Additional Coverage:
Southwest Sizzles in Unprecedented March Heat, Experts Point to Climate Change
WASHINGTON D.C. – A dangerous and record-shattering heat wave has gripped the U.S. Southwest this March, a phenomenon experts are calling a stark manifestation of a warming planet. This isn’t just another weather anomaly; it’s the latest example of extreme weather events occurring with increasing frequency and intensity, pushing boundaries once thought impossible.
While the Southwest is no stranger to scorching temperatures, the timing of this heat wave-months ahead of schedule-is particularly alarming. On Thursday, the Arizona desert registered a staggering 110 degrees Fahrenheit (43.3 Celsius), obliterating the highest March temperature ever recorded in the U.S.
“This is what climate change looks like in real time: extremes pushing beyond the bounds we once thought possible,” stated Andrew Weaver, a climate scientist at the University of Victoria. “What used to be unprecedented events are now recurring features of a warming world.”
A rapid analysis released Friday by World Weather Attribution, an international consortium of scientists, concluded that this March heat wave would have been “virtually impossible” without human-caused climate change. More than a dozen scientists, meteorologists, and disaster experts consulted by The Associated Press are classifying this event as “ultra-extreme,” alongside other devastating occurrences like the 2021 Pacific Northwest heat wave and the 2022 Pakistan floods.
According to the National Oceanic and Atmospheric Administration’s (NOAA) Climate Extremes Index, the area of the U.S. impacted by extreme weather has doubled in the past five years compared to two decades ago. An AP analysis of NOAA records further reveals that the United States is breaking 77% more hot weather records now than in the 1970s and 19% more than the 2010s. The financial toll is also escalating, with the number and inflation-adjusted cost of billion-dollar weather disasters in recent years doubling from a decade ago and nearly quadrupling from 30 years prior.
Struggling to Keep Pace with Escalating Extremes
“It’s really hard to even keep up with how extreme our extremes are becoming,” commented Bernadette Woods Placky, Chief Meteorologist at Climate Central. “It’s changing our risk, it’s changing our relationship with weather, it’s putting more people in risky situations and at times we’re not used to. So yes, we are pushing extremes to new levels across all different types of weather.”

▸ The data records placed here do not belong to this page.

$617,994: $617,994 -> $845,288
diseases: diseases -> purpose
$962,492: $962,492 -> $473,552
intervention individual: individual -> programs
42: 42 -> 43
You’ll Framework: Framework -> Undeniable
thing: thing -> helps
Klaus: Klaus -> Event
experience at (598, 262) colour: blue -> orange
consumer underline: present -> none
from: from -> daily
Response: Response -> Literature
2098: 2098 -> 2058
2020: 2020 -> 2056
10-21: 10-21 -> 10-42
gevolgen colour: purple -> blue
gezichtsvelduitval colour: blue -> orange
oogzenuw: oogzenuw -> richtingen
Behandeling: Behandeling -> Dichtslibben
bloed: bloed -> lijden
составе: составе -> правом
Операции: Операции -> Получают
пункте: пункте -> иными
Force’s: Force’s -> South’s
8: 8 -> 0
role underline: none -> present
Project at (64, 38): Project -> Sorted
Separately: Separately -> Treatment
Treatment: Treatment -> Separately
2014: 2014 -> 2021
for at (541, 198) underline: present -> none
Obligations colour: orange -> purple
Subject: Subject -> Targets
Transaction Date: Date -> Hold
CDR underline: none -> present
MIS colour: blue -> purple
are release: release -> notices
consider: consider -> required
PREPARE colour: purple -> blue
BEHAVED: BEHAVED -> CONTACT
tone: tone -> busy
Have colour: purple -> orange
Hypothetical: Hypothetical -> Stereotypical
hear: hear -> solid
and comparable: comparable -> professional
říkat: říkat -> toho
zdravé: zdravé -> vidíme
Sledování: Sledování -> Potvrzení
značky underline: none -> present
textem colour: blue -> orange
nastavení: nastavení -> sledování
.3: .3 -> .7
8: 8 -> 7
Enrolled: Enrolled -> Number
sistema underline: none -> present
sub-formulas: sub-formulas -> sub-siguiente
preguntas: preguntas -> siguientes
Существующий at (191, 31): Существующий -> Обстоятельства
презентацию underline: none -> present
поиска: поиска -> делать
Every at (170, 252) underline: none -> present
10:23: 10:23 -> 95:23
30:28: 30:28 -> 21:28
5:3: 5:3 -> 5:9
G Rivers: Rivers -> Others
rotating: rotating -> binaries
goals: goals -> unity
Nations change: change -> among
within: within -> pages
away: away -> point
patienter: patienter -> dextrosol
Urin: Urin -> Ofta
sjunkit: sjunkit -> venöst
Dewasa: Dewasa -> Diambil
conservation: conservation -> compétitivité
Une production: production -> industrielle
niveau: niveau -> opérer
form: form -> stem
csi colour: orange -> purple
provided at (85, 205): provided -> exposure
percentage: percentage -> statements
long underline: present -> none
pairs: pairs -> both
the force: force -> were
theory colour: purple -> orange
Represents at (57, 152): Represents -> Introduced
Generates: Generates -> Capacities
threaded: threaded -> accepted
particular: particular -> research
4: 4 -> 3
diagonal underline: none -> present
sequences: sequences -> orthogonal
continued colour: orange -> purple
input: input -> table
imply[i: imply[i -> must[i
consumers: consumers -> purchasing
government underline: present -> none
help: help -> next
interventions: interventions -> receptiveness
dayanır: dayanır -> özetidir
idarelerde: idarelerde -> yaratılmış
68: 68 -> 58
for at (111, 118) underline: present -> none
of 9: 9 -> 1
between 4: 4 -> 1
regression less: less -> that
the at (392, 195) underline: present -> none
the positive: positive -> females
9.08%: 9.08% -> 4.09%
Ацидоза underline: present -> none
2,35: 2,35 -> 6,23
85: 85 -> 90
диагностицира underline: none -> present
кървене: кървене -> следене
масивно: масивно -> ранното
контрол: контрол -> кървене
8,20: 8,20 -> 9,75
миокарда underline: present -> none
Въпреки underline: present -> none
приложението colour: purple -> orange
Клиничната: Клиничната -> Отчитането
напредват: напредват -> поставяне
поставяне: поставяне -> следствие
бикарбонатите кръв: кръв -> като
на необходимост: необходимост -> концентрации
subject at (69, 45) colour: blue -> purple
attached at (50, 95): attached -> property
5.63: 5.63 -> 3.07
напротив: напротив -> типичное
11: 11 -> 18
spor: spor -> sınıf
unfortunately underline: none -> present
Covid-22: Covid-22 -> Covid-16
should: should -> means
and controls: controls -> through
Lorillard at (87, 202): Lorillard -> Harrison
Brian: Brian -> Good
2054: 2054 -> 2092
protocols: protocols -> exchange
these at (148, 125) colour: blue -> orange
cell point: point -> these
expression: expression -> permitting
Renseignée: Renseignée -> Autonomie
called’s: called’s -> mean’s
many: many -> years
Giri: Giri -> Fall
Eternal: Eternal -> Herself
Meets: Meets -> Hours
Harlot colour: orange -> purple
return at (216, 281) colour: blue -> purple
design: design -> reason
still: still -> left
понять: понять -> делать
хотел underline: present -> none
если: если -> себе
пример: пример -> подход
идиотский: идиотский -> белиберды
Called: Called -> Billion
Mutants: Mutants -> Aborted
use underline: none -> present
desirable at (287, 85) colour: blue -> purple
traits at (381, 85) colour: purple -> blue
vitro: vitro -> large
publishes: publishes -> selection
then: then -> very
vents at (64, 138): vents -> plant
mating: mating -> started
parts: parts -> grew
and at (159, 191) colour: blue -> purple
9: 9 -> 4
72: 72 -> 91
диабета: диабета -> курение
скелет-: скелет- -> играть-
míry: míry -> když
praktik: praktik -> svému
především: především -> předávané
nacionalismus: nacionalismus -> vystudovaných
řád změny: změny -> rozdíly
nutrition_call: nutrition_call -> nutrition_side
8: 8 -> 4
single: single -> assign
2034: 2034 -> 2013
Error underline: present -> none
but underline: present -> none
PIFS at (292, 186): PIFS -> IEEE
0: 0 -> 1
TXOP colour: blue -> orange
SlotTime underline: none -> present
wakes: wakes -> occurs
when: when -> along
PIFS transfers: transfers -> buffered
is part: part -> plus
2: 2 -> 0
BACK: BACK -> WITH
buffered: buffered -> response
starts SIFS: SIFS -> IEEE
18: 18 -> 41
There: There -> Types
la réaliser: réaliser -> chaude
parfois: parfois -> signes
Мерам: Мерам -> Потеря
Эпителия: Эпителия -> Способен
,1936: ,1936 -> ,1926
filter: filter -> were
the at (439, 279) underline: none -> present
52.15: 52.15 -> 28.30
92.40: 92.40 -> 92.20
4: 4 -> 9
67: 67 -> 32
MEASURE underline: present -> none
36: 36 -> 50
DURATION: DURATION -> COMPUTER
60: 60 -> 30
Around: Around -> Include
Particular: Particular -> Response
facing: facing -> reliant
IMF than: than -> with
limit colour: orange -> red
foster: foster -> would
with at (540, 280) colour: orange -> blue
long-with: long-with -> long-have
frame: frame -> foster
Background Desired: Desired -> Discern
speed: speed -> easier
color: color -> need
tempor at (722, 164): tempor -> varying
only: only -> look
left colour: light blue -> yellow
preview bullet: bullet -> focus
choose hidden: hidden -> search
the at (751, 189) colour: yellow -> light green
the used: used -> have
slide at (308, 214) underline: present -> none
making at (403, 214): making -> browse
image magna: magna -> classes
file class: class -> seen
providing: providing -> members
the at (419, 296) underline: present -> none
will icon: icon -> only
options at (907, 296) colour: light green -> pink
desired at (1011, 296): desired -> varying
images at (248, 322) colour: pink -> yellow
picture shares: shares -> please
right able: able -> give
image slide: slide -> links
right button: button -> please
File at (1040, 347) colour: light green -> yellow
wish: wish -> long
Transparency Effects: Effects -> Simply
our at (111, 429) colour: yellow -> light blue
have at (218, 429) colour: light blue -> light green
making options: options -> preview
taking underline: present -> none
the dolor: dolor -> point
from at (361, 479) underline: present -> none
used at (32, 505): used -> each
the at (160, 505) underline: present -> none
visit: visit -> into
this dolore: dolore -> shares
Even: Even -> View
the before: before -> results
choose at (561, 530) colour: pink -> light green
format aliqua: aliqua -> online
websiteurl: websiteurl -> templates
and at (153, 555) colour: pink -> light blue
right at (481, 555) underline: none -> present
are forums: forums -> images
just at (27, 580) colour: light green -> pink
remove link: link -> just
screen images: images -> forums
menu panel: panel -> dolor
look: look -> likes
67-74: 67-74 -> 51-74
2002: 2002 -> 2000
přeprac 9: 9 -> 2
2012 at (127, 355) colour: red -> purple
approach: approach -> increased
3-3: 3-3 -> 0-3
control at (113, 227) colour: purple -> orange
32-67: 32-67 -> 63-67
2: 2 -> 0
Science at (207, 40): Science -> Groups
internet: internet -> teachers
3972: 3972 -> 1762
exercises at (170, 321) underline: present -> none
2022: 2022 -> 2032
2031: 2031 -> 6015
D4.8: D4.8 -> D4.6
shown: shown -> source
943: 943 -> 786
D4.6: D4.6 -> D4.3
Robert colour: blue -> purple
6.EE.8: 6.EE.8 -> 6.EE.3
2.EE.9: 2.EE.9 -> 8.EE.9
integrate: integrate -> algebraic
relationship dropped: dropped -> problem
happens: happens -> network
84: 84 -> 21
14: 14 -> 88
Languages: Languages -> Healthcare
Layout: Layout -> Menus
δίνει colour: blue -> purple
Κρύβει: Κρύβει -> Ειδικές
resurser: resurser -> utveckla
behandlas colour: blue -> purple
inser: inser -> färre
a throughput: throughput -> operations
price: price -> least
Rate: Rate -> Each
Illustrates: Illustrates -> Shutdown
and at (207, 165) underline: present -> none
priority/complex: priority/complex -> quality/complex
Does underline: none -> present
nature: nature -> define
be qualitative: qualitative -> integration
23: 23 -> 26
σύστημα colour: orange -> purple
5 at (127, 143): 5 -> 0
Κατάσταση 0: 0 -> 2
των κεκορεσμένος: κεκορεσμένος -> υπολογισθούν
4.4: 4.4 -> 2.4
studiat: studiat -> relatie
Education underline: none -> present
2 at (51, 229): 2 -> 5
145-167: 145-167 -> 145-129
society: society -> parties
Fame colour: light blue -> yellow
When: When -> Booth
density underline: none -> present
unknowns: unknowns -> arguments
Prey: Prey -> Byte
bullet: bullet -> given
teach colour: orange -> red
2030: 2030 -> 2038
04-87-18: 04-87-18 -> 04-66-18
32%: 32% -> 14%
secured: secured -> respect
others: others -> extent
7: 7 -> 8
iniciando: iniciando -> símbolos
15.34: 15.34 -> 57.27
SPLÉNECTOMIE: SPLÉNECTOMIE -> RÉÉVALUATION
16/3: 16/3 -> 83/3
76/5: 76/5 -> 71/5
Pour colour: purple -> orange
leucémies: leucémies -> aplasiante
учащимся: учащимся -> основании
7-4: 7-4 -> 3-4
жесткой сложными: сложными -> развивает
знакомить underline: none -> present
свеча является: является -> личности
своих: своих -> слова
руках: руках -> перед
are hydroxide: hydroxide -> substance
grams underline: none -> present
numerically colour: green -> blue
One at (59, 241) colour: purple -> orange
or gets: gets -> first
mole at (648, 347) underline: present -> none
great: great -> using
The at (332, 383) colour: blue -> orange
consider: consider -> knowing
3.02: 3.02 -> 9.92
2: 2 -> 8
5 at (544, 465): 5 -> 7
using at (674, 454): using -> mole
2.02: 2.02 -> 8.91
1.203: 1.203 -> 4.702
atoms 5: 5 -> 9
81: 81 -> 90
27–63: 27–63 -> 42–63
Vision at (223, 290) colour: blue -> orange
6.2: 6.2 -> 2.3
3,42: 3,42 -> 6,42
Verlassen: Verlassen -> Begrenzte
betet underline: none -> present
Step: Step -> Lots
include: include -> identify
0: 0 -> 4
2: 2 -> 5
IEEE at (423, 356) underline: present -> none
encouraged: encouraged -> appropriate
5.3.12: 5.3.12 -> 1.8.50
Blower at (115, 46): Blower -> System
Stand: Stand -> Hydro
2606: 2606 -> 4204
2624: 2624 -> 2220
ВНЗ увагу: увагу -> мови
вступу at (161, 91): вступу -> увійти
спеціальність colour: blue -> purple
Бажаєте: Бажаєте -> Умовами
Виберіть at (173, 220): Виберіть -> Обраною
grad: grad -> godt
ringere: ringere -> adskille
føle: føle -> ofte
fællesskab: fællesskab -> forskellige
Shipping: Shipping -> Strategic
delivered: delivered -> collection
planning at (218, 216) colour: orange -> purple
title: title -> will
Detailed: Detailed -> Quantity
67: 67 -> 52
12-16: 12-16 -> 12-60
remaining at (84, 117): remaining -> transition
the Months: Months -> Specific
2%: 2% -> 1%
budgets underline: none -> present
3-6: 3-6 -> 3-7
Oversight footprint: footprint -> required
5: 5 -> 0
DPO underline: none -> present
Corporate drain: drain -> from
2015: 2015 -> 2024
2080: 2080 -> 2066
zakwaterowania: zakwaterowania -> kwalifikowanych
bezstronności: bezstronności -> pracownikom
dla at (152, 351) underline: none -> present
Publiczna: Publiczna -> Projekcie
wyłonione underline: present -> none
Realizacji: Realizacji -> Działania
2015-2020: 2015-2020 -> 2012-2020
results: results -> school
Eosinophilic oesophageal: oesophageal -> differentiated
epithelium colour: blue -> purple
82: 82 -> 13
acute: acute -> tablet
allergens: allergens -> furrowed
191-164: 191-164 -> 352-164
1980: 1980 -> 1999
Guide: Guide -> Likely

For government officials tasked with disaster management, this trend presents a formidable challenge. Craig Fugate, who led the Federal Emergency Management Agency (FEMA) until 2017, observed a clear increase in extreme events during his tenure.
“We were operating outside the historical playbook more and more. Flood maps, surge models, heat records – events kept showing up outside the envelope we built systems around.
That’s just what we saw,” Fugate shared via email. He added, “We built communities on about 100 years of past weather and assumed that was a good guide going forward.
That assumption is starting to break. And the clearest signal isn’t the science debate.
It’s insurers walking away.”
Climate Change: The “Virtually Impossible” Factor
The flash analysis by World Weather Attribution, which compared expected temperatures this week to historical March data since 1900 and computer models of a climate-changed world, concluded that “events as warm as in March 2026 would have been virtually impossible without human-induced climate change.” This warming, primarily from the combustion of fossil fuels, added an estimated 4.7 to 7.2 degrees Fahrenheit (2.6 to 4 degrees Celsius) to the observed temperatures.
Clair Barnes, an attribution scientist at Imperial College of London and co-author of the report, emphasized, “What we can very confidently say is that human-caused warming has increased the temperatures that we’re seeing as a result of this heat dome, and it’s going to be pushing those temperatures from what would have been very uncomfortable into potentially dangerous.”
A Litany of Extreme Weather Events
Stanford University climate scientist Chris Field categorized the Southwest heat wave as a “giant event,” with temperatures soaring up to 30 degrees Fahrenheit (16.7 degrees Celsius) above normal. He cited several other significant events in the past six years, including a 2020 Siberia heat wave, the 2021 Pacific Northwest heat wave where British Columbia was hotter than Death Valley, and widespread heat across North America, China, and Europe in 2022.
The list of extreme weather influenced by climate change extends beyond just heat, encompassing deadly hurricanes, droughts, and torrential downpours. Examples include devastating floods in West Africa in 2022 and 2024, Iran’s ongoing six-year drought, and Typhoon Haiyan, which ravaged the Philippines in 2013. Superstorm Sandy in 2012, which flooded New York City, covered an area nearly one-fifth the size of the contiguous United States with tropical storm-force winds.
Wildfires, exacerbated by heat and drought, also feature prominently. The 2025 Palisades and Eaton wildfires, for instance, were the costliest weather disaster in the United States last year.
“This is due to climate change, that we see more extreme events, and more intense ones and have so many records being broken,” affirmed Friederike Otto, an Imperial College of London climate scientist and coordinator for World Weather Attribution.